Quand on analyse le témoignage de Gilbert Rozon à la lumière de l’ensemble de la preuve, la seule conclusion est qu’il est coupable hors de tout doute raisonnable, a affrimé la Couronne.  

La Couronne a terminé sa plaidoirie en demandant la condamnation de Gilbert Rozon pour viol et attentat à la pudeur. 

Cours sur le consentement  

Gilbert Rozon a eu droit à un cours sur le consentement lors de son arrivée au palais de justice de Montréal pour la suite de son procès jeudi après-midi, gracieuseté d’un collectif qui avait déjà accueilli le magnat de l’humour déchu lors de sa dernière audience à la cour au début du mois.
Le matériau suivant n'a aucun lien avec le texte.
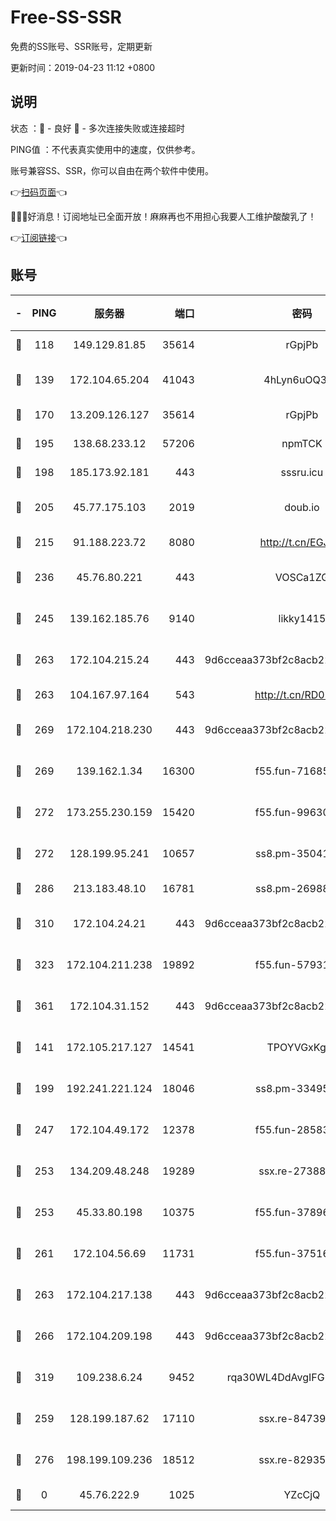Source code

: # Free-SS-SSR

免费的SS账号、SSR账号，定期更新

更新时间：2019-04-23 11:12 +0800

## 说明

状态     ：🙂 - 良好 🙁 - 多次连接失败或连接超时

PING值   ：不代表真实使用中的速度，仅供参考。

账号兼容SS、SSR，你可以自由在两个软件中使用。

👉[扫码页面](https://liesauer.github.io/Free-SS-SSR/)👈

🎉🎉🎉好消息！订阅地址已全面开放！麻麻再也不用担心我要人工维护酸酸乳了！

👉[订阅链接](https://www.liesauer.net/yogurt/subscribe?ACCESS_TOKEN=DAYxR3mMaZAsaqUb)👈

## 账号

|-|PING|服务器|端口|密码|加密方式|区域|
|:----:|:----:|:-----:|-----:|:----:|:----:|:----:|
|🙂|118|149.129.81.85|35614|rGpjPb|rc4-md5|HK|
|🙂|139|172.104.65.204|41043|4hLyn6uOQ3hU|aes-256-cfb|JP|
|🙂|170|13.209.126.127|35614|rGpjPb|rc4-md5|KR|
|🙂|195|138.68.233.12|57206|npmTCK|rc4-md5|US|
|🙂|198|185.173.92.181|443|sssru.icu|rc4-md5|RU|
|🙂|205|45.77.175.103|2019|doub.io|aes-128-ctr|SG|
|🙂|215|91.188.223.72|8080|http://t.cn/EGJIyrl|rc4-md5|RU|
|🙂|236|45.76.80.221|443|VOSCa1ZG|aes-256-cfb|DE|
|🙂|245|139.162.185.76|9140|likky1415|aes-256-cfb|DE|
|🙂|263|172.104.215.24|443|9d6cceaa373bf2c8acb22e60b6a58be6|aes-256-cfb|US|
|🙂|263|104.167.97.164|543|http://t.cn/RD0D7sx|rc4-md5|CA|
|🙂|269|172.104.218.230|443|9d6cceaa373bf2c8acb22e60b6a58be6|aes-256-cfb|US|
|🙂|269|139.162.1.34|16300|f55.fun-71685076|aes-256-cfb|SG|
|🙂|272|173.255.230.159|15420|f55.fun-99630859|aes-256-cfb|US|
|🙂|272|128.199.95.241|10657|ss8.pm-35041128|aes-256-cfb|SG|
|🙂|286|213.183.48.10|16781|ss8.pm-26988503|rc4-md5|RU|
|🙂|310|172.104.24.21|443|9d6cceaa373bf2c8acb22e60b6a58be6|aes-256-cfb|US|
|🙂|323|172.104.211.238|19892|f55.fun-57931164|aes-256-cfb|US|
|🙂|361|172.104.31.152|443|9d6cceaa373bf2c8acb22e60b6a58be6|aes-256-cfb|US|
|🙂|141|172.105.217.127|14541|TPOYVGxKglpi|aes-256-cfb|JP|
|🙂|199|192.241.221.124|18046|ss8.pm-33495332|aes-256-cfb|US|
|🙂|247|172.104.49.172|12378|f55.fun-28583571|aes-256-cfb|SG|
|🙂|253|134.209.48.248|19289|ssx.re-27388997|aes-256-cfb|US|
|🙂|253|45.33.80.198|10375|f55.fun-37896018|aes-256-cfb|US|
|🙂|261|172.104.56.69|11731|f55.fun-37516800|aes-256-cfb|SG|
|🙂|263|172.104.217.138|443|9d6cceaa373bf2c8acb22e60b6a58be6|aes-256-cfb|US|
|🙂|266|172.104.209.198|443|9d6cceaa373bf2c8acb22e60b6a58be6|aes-256-cfb|US|
|🙂|319|109.238.6.24|9452|rqa30WL4DdAvgIFG6Fs3znzTa|aes-256-cfb|FR|
|🙁|259|128.199.187.62|17110|ssx.re-84739131|aes-256-cfb|SG|
|🙁|276|198.199.109.236|18512|ssx.re-82935450|aes-256-cfb|US|
|🙁|0|45.76.222.9|1025|YZcCjQ|rc4-md5|JP|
« On veut encore une fois montrer aux survivant(e)s des crimes sexuels et conjugaux qu’on les croit, que nous sommes là et que nous nous battrons pour que justice soit rendue », a affirmé par voie de communiqué Coralie LaPerrière du collectif « wake up calice ».

Pour ce groupe, accueillir Gilbert Rozon juste avant les plaidoiries de la Couronne est d’autant plus significatif qu’en début de semaine, la Cour suprême du Canada a refusé d’entendre la cause des Courageuses.

Ce regroupement de femmes affirme que chacune d’entre elles a été agressée par le fondateur de Juste pour rire, entre 1982 et 2001. Elles voulaient intenter contre lui une action collective de plus de 10 millions $, mais la demande a été refusée par la Cour d’appel, car il n’y avait pas assez de similitudes entre chaque cas pour justifier de prendre cette avenue judiciaire.

« La dénonciation, c’est trop souvent un combat où on peut se sentir extrêmement seul(e)s », a renchéri Mme LaPerrière.

Dernier sprint  

Rozon, 66 ans, est de retour à la cour aujourd’hui pour assister aux plaidoiries de la Couronne, à son procès pour viol et attentat à la pudeur. Selon la poursuite, l’ancien homme d’affaires avait commis ces crimes sur une employée de station de radio en 1980, dans une maison des Laurentides.

« Je me souviens de l’oppression, du lâcher-prise, de me dire de penser à autre chose et que ça va se finir », avait témoigné la plaignante, qui avait à l’époque 20 ans.

Lors des plaidoiries de la défense au début du mois, les avocats de Rozon, dont Me Pierre Poupart, avaient tout fait pour démonter la crédibilité de la femme, en assurant que « les événements ont été marqués du sceau du respect et de la courtoisie ».

Dans son propre témoignage, l’ex-magnat de l’humour avait assuré avoir respecté le consentement quand la plaignante l’avait repoussé. Et contrairement à cette dernière affirmant avoir été violée par la suite, dans sa chambre alors qu’elle dormait, Rozon a juré que c’était la femme qui était venue le rejoindre dans son lit.

«Je n’inventerais pas une histoire comme ça, c’est la vérité, c’est ce que j’ai vécu», avait-il dit.